BROOKLYN BRIDGE
Cross the Brooklyn Bridge for fantastic views of Manhattan, especially when the buildings are lit up.
An iconic New York landmark and a must-see. Locals will even advise you to cross the bridge twice for the best photos, once during the day from Manhattan to Brooklyn, then a second time at night in the other direction to enjoy the incredible view of lower Manhattan. It's a real eye-opener when the buildings are illuminated...
Inaugurated in 1883 after 16 years of painstaking effort and 1,825 m long (it was, for a time, the longest suspension bridge in the world), didn't it represent the American dream, the heroic gateway to New York? Magical is this long bridge, stretched like a cathedral of ropes, an initiatory passage linking two islands.
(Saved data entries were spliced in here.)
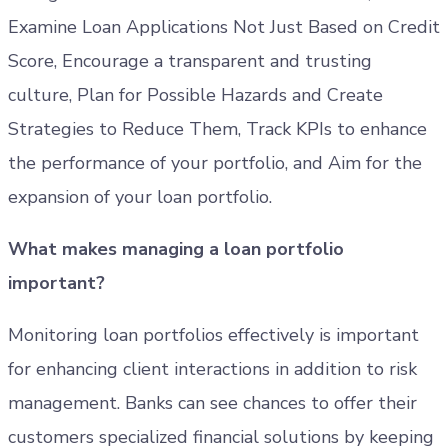
Examine Loan Applications Not Just Based on Credit
Score, Encourage a transparent and trusting
culture, Plan for Possible Hazards and Create
Strategies to Reduce Them, Track KPIs to enhance
the performance of your portfolio, and Aim for the
expansion of your loan portfolio.
What makes managing a loan portfolio
important?
Monitoring loan portfolios effectively is important
for enhancing client interactions in addition to risk
management. Banks can see chances to offer their
customers specialized financial solutions by keeping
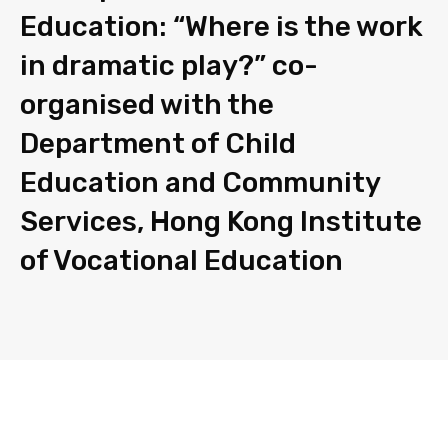
Education: “Where is the work
in dramatic play?” co-
organised with the
Department of Child
Education and Community
Services, Hong Kong Institute
of Vocational Education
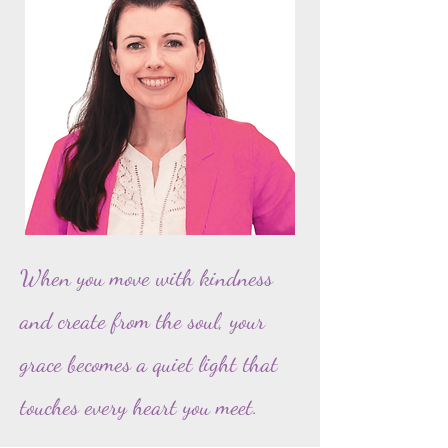
When you move with kindness
and create from the soul, your
grace becomes a quiet light that
touches every heart you meet.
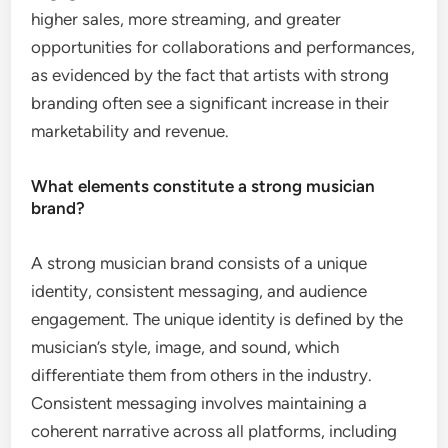
higher sales, more streaming, and greater
opportunities for collaborations and performances,
as evidenced by the fact that artists with strong
branding often see a significant increase in their
marketability and revenue.
What elements constitute a strong musician
brand?
A strong musician brand consists of a unique
identity, consistent messaging, and audience
engagement. The unique identity is defined by the
musician’s style, image, and sound, which
differentiate them from others in the industry.
Consistent messaging involves maintaining a
coherent narrative across all platforms, including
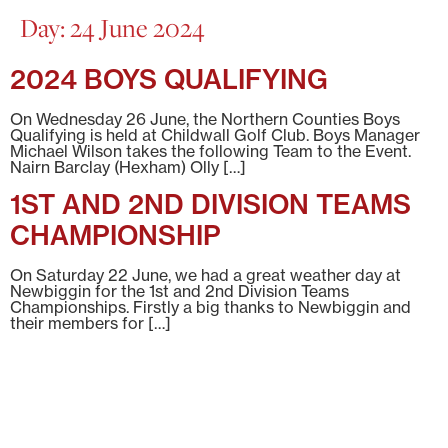
Day:
24 June 2024
2024 BOYS QUALIFYING
On Wednesday 26 June, the Northern Counties Boys
Qualifying is held at Childwall Golf Club. Boys Manager
Michael Wilson takes the following Team to the Event.
Nairn Barclay (Hexham) Olly […]
1ST AND 2ND DIVISION TEAMS
CHAMPIONSHIP
On Saturday 22 June, we had a great weather day at
Newbiggin for the 1st and 2nd Division Teams
Championships. Firstly a big thanks to Newbiggin and
their members for […]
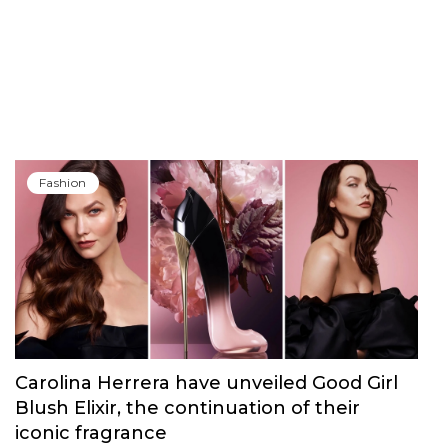
Fashion
Carolina Herrera have unveiled Good Girl
Blush Elixir, the continuation of their
iconic fragrance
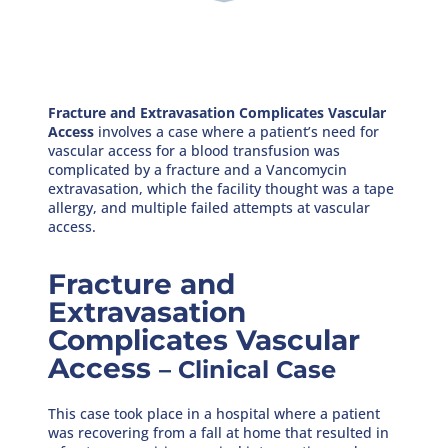
Fracture and Extravasation Complicates Vascular
Access
involves a case where a patient’s need for
vascular access for a blood transfusion was
complicated by a fracture and a Vancomycin
extravasation, which the facility thought was a tape
allergy, and multiple failed attempts at vascular
access.
Fracture and
Extravasation
Complicates Vascular
Access
– Clinical Case
This case took place in a hospital where a patient
was recovering from a fall at home that resulted in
The 20-30 minute crossing at 83 m above the East River, with a breathtaking view of the Manhattan skyline, is a unique experience! If you leave Brooklyn in the evening - from Borough Hall (lines 2, 3, 4 and 5) and Clark Street (lines 2 and 3) stations - start with a stroll along the waterfront in Brooklyn Heights before crossing the bridge. The view is beautiful and the old buildings will almost make you forget you're in New York. 600 workers were employed on the site, which cost $15 million (equivalent to $3.5 billion today). A dozen workers died during construction, as did architect John A. Roebling. On June 28, 1869, while working on the wharf under the Brooklyn Bridge, a boat tied up and crushed one of his toes. The American engineer died of tetanus less than a month later, only a few months after the work had begun. His son, Washington A. Roebling took over, and it was Roebling's wife, Emily, who completed the work, even though she had no engineering training. Like many of the workers on the site, Washington had been paralyzed by a decompression accident. The decompression phenomenon, misunderstood at the time, originated in the foundations of the bridge's pillars. These foundations are 35 meters below ocean level, and required the use of hyperbaric chambers. Workers were thus exposed for hours on end to a pressure higher than atmospheric pressure, and climbed back up to water level without any precautions or decompression stops, causing nitrogen and helium bubbles to form in their blood. As this scientific phenomenon was still unexplained at the time, it is impossible to put a figure on the number of workers who died from this "caisson disease". Another surprising anecdote: in 2006, New York City announced that an air-raid shelter had been discovered by workers on one of the bridge's pillars, without revealing its exact location. It was to be used in case the Cuban missile crisis got out of hand. Inside the shelter were newspapers dating from the late 1950s and early 1960s, hundreds of bottles of water, cookies and blankets, as well as a sign at the entrance reading For use, after enemy attack.
Since September 2021, bicycles have had their own lane to cross the bridge safely (previously, accidents involving pedestrians encroaching on the bike path were frequent).